At last, warmth begun to creep through her veins. Her shaking subsided. She wanted to demand the truth. Instead, she decided to start with a safe question. “Weren’t you cold?” she asked him. “Out there on the scooter?”
Unrolling a sleeping bag, he unzipped it until it was completely open. He shrugged. “Naw. I tend to run hot.” Shaking out the sleeping bag, he folded it in half and half again, forming a large square. This he settled onto the end of the bed, and sat down.
“Are you going to sleep in that?” Feeling her eyelids begin to droop, Becca didn’t want to lose consciousness. She needed to remain vigilant. She needed her wits about her.
However, she’d barely slept in four days, and then only in quick snatches. The pull of slumber dragged at her. She figured the ordeal had finally gotten to her. After this interminable week, her body needed rest.
“Sleep in the bag?” As though in surprise, he pointed at the bag at the foot of the bed. “No. I’m sleeping with you.”

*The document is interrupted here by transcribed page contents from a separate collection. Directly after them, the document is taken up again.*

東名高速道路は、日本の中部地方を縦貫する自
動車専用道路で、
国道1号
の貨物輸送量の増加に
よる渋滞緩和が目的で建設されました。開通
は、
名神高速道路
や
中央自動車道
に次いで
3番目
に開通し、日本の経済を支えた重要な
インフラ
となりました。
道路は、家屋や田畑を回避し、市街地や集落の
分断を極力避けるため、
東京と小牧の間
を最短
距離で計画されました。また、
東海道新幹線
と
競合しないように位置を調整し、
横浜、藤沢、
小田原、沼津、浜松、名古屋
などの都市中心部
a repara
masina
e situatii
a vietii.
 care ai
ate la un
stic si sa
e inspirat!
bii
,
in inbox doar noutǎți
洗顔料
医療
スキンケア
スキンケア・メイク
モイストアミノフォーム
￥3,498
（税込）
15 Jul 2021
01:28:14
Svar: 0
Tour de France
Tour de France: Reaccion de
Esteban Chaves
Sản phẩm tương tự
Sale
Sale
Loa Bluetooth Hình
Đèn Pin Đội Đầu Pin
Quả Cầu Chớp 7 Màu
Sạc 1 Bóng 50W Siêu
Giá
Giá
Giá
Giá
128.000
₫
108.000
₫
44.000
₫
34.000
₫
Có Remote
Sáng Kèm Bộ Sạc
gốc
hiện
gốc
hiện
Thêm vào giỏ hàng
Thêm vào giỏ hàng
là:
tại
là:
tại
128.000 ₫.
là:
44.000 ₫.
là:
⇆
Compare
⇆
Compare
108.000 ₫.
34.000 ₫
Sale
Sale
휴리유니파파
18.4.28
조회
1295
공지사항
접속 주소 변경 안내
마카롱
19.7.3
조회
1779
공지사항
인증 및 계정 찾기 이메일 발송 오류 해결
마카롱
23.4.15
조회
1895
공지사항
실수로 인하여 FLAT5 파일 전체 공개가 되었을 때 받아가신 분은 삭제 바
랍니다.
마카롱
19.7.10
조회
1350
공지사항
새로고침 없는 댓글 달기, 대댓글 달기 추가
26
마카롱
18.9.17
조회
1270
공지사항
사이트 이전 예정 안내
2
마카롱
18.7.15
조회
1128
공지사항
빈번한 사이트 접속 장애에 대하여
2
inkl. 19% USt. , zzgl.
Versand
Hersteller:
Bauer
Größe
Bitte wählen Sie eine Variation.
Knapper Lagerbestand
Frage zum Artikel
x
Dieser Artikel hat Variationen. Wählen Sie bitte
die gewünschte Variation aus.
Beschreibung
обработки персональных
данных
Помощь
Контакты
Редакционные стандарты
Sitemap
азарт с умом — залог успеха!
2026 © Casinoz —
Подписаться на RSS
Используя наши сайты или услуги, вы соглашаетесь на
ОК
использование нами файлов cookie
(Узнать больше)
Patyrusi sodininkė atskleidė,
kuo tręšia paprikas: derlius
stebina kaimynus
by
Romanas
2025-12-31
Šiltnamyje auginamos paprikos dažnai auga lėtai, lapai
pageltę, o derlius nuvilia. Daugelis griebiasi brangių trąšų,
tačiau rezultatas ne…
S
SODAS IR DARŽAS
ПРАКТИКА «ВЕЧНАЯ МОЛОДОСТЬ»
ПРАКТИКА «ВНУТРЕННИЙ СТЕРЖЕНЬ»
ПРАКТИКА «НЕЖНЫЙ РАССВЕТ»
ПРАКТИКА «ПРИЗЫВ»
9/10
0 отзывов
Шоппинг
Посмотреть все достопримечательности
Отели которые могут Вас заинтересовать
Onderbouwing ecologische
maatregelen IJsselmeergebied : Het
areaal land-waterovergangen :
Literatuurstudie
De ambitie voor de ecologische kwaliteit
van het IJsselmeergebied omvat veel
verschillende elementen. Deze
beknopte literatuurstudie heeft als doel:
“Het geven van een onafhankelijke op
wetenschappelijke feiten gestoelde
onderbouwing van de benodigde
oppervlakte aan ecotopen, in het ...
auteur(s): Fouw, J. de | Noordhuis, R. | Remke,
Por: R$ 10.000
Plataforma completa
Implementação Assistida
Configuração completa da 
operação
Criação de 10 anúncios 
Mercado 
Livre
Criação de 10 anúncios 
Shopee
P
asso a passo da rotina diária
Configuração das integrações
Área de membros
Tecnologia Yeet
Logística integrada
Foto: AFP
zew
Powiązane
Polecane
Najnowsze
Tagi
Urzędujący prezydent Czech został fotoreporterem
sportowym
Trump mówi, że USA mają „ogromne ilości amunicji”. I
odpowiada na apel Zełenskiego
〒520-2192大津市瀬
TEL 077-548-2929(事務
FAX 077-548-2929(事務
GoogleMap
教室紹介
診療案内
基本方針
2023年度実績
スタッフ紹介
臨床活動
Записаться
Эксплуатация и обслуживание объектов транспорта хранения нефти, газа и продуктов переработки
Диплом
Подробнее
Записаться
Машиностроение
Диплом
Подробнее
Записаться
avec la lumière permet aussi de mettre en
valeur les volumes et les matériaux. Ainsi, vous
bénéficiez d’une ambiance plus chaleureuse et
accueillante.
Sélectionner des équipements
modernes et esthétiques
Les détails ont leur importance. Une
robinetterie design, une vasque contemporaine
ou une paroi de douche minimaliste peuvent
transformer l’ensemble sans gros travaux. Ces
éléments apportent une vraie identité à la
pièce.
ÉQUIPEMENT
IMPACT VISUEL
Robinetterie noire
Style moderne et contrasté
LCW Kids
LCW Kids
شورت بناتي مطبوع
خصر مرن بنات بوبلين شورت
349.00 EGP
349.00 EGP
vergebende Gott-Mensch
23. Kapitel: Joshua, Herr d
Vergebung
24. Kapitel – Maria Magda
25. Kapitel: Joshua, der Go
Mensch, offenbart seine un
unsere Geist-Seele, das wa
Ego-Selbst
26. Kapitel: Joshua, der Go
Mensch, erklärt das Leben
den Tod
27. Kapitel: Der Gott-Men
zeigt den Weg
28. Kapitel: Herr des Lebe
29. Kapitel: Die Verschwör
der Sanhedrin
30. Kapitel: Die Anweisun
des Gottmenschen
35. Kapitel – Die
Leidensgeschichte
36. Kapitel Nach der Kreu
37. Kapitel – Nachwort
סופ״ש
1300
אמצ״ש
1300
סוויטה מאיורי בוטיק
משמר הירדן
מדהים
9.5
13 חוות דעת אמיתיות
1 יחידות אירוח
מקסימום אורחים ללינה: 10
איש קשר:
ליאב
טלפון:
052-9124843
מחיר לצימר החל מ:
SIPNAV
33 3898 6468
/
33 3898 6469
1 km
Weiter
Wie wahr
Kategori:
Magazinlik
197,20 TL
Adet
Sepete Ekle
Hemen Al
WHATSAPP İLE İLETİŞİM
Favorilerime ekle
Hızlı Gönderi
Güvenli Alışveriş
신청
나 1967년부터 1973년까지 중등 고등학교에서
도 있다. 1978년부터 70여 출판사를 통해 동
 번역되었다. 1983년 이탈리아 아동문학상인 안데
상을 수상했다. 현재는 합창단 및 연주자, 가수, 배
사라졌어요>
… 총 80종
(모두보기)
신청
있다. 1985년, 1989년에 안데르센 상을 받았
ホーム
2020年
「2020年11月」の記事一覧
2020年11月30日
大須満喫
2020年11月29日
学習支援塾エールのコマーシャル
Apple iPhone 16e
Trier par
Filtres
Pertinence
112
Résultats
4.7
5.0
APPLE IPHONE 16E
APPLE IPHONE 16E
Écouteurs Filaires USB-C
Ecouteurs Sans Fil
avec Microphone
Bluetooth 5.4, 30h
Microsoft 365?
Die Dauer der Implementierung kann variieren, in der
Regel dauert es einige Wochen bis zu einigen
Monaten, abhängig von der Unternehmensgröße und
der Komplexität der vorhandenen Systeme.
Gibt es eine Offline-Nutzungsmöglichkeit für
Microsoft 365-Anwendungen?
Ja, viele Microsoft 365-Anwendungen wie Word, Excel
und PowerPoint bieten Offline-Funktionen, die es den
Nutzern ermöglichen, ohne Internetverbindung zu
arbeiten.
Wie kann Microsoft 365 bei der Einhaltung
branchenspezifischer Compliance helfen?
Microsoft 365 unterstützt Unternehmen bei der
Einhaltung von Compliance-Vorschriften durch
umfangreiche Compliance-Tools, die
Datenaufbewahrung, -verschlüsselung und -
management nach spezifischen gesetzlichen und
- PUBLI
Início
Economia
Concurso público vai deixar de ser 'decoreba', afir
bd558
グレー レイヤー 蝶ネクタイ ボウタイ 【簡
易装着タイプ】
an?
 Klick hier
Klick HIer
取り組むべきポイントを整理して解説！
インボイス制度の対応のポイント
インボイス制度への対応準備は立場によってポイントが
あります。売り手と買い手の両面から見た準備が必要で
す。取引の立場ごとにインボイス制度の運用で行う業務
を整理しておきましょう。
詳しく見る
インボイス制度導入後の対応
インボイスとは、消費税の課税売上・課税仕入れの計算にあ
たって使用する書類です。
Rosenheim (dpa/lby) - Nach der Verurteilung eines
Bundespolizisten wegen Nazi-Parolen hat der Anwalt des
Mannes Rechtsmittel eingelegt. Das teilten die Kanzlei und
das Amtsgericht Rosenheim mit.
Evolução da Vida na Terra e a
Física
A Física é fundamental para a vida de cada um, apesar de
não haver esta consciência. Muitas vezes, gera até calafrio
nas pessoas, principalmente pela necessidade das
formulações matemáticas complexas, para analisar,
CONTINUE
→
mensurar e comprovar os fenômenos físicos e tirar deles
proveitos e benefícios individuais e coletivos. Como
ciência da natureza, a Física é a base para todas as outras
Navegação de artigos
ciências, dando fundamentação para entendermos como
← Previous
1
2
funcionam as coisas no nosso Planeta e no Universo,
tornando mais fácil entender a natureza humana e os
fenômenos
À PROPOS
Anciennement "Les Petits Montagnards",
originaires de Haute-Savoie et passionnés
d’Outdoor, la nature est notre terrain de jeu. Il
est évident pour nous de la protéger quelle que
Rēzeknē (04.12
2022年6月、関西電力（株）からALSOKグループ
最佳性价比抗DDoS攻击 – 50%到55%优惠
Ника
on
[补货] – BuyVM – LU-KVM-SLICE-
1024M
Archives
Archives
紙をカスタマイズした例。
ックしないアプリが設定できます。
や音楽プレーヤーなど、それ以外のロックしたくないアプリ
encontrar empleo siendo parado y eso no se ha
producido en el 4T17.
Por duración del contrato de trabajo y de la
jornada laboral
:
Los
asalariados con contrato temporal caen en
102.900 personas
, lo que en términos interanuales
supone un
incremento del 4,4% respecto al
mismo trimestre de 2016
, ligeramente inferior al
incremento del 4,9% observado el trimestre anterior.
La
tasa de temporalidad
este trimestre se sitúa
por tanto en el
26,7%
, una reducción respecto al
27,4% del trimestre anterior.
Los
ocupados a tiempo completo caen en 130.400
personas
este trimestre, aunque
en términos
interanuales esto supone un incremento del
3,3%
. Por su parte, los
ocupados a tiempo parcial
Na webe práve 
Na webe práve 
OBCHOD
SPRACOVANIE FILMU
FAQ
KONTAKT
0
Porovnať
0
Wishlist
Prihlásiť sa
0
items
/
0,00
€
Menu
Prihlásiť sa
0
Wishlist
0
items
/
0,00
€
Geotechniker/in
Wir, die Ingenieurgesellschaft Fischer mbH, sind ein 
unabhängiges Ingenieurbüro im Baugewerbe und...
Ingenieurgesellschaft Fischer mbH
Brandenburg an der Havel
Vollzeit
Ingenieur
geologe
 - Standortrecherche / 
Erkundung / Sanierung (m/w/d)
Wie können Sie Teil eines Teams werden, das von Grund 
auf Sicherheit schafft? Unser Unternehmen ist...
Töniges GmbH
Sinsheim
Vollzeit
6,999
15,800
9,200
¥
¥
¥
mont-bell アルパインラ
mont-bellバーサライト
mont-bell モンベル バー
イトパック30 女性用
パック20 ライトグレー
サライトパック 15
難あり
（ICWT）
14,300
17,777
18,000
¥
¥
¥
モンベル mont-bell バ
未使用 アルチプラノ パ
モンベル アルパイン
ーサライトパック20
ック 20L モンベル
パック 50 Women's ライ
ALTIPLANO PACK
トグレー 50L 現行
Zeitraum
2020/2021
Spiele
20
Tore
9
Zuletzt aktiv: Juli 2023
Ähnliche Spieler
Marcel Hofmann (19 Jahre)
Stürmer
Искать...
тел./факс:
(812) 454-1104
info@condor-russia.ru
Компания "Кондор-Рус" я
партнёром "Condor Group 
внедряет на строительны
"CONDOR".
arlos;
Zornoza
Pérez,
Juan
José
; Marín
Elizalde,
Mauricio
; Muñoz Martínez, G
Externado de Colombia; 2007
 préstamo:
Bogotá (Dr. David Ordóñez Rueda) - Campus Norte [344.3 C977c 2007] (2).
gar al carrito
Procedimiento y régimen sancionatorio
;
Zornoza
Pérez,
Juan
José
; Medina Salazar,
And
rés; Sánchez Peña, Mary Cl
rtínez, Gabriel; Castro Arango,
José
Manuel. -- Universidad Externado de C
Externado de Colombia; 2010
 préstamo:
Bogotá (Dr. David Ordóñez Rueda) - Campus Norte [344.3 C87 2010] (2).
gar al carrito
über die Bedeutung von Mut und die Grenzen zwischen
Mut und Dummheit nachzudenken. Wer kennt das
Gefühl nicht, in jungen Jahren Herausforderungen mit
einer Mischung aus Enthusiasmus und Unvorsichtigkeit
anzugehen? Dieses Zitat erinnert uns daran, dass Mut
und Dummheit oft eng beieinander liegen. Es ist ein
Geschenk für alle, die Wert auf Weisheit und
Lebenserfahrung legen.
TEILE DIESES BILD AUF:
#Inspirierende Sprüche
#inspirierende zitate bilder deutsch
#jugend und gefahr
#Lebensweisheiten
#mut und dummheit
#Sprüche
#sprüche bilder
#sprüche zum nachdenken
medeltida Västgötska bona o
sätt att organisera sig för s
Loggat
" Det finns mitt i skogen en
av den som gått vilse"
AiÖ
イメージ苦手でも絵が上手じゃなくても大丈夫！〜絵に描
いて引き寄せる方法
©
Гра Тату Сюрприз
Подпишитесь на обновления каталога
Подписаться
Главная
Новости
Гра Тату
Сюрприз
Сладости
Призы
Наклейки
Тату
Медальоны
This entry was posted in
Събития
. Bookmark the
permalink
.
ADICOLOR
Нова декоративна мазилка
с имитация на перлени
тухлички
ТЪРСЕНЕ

Unsettled, Becca glanced over the bed. It was no larger than double, not near enough room for her to share with a stranger. She put her foot down. “No,” she told him in a determined tone. “You are not. I will sleep here, alone. Is that understood?” She gave him her most fearsome glare.
If she hadn’t been observing him so closely, she might have missed his sudden change in manner. He literally froze. His gaze shot to the wooden rafters. His entire body stilled.
“Shit!”he muttered, and suddenly sprang into action.
Leaping to his feet, he caught up the sleeping bag and snapped it open. Jumping onto the bed beside her, he spread the bag over them both, over their entire bodies and their heads. “Quiet,” he commanded. “Do not move.”
Startled into compliance, it was only instants later when she heard it: the sound of helicopter rotors beating overhead.
Chapter Three
Rio thrust the sleepingbag up with one fist at each corner, his arms locked straight out. He held it as high as possible, tent-like, over their bodies. Becca didn’t question him, didn’t move. Her heart pounding, she froze into stillness.
The helicopter’s engines whined overhead. Louder. It sounded like the chopper sailed directly over their tiny cabin. The beating rotors thundered, shook the small shack. Time stalled.
Somehow Becca knew that Rio had gritted his teeth. In their dark cocoon, she couldn’t see him, she just knew. As though his concern leached unease into the very air, Becca experienced a new dread flowing through her. Jammed beside his big body, she pressed herself to him. With her fingers, she clutched his shirt, and could feel the warmth of his skin. She heard the thudding of his heart. He smelled of the wind, blowing through a mountain forest. Her face in his neck, his beard stubble rasped against her cheek. She was afraid to move a muscle.
One part of her wondered how covering them with a cheap sleeping bag could be effective. How did hiding from the boogeyman like frightened children beneath bed covers help them?
At last, the helicopter’s noise grew faint and disappeared. Rio let out a breath and flung off the sleeping bag. He got to his feet. “I don’t know if the cartel’s helos are outfitted with FLIR capability. The roof and overhanging trees will mask some of our heat signatures, but I wanted to make sure.”
“FLIR?”
“It means Forward Looking Infrared. It’s thermal imaging. The sleeping bag will mask our heat, but only for a couple of minutes. Once our body heat transferred to the fabric, we’d be visible to them.”
She felt her mouth form into anO. “That’s why you held it up off our bodies.”